Um eclipse solar deverá deixar partes do planeta em completa escuridão por cerca de seis minutos e 22 segundos em 2027. Considerado o mais longo do século 21, o fenômeno, que já foi confirmado pela Nasa, a Agência Espacial Americana, está previsto para ocorrer em 2 de agosto e só deve se repetir com características semelhantes em 2183.
O fenômeno astronômico ocorre quando a Lua se posiciona entre a Terra e o Sol, bloqueando total ou parcialmente a luz solar. Esse alinhamento acontece durante a fase de lua nova.
Os eclipses solares podem ser classificados em quatro tipos:
- Total: quando a Lua encobre completamente o Sol, provocando escuridão total em algumas partes da Terra.
- Parcial: quando apenas uma parte do Sol é encoberta pela Lua.
- Anular: ocorre quando a Lua está mais distante da Terra e não cobre totalmente o Sol, formando um “anel de fogo” ao redor.

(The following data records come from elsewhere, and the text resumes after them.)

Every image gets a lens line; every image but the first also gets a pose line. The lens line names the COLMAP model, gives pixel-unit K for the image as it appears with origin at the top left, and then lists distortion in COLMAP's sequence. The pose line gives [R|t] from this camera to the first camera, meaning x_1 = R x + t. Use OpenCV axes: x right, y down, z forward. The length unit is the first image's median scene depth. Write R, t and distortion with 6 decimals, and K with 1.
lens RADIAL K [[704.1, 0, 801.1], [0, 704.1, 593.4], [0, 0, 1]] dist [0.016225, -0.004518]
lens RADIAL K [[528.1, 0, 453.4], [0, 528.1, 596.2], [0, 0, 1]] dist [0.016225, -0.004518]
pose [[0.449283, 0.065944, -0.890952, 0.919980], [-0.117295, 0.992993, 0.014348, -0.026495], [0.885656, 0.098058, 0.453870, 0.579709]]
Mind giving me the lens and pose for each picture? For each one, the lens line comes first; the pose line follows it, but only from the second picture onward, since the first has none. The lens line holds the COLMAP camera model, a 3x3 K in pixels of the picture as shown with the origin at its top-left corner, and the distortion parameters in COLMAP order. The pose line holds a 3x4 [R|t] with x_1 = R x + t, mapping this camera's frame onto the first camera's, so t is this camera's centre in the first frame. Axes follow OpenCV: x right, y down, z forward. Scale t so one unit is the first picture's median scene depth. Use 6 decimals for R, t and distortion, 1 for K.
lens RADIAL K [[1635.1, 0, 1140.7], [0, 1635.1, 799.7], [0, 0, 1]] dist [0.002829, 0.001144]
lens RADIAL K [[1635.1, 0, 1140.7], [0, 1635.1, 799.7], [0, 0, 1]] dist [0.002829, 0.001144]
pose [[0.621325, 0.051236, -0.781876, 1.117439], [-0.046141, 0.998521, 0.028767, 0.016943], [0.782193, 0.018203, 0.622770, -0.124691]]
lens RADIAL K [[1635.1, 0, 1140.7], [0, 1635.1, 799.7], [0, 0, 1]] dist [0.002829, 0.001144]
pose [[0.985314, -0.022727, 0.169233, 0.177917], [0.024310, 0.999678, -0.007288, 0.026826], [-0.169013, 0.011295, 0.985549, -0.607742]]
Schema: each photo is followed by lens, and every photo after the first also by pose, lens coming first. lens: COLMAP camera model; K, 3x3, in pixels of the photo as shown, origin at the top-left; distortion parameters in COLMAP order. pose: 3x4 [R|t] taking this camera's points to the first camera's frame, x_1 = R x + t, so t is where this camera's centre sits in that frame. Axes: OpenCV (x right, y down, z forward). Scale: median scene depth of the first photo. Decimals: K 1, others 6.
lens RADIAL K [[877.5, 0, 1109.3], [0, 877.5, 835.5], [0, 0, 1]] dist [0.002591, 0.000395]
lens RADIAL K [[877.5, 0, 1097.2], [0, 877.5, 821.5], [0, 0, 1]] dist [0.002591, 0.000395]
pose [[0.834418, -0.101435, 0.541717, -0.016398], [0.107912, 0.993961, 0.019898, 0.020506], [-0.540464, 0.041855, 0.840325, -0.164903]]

- Híbrido: um tipo raro que pode variar entre total e anular, dependendo do ponto de observação.
Apesar da grandiosidade, o eclipse não será visível por completo em todo o mundo. O ponto central de observação será a cidade egípcia de Luxor, além de regiões como Groenlândia, Islândia, Península Ibérica, Norte da África e Oriente Médio. No Brasil, a visualização será parcial, restrita principalmente à região Sul do país.
O que explica a duração recorde do eclipse?
Embora eclipses solares ocorram, em média, duas vezes por ano, os eclipses totais visíveis em grandes áreas e com longa duração são bem mais raros, devido à inclinação da órbita da Lua em relação à órbita da Terra ao redor do Sol.
O eclipse previsto para 2027 se destaca justamente por uma combinação incomum de fatores. Para que um eclipse solar total dure mais tempo, é necessário o alinhamento preciso de três elementos: a proximidade da Lua em relação à Terra, a distância aparente do Sol e a posição do observador no planeta.
Nesse evento, a Lua estará no perigeu, o ponto mais próximo da Terra em sua órbita, o que aumenta seu tamanho aparente no céu e permite que ela cubra o Sol por mais tempo. Ao mesmo tempo, a Terra estará em uma posição que faz o Sol parecer ligeiramente menor, contribuindo para uma fase de totalidade mais prolongada.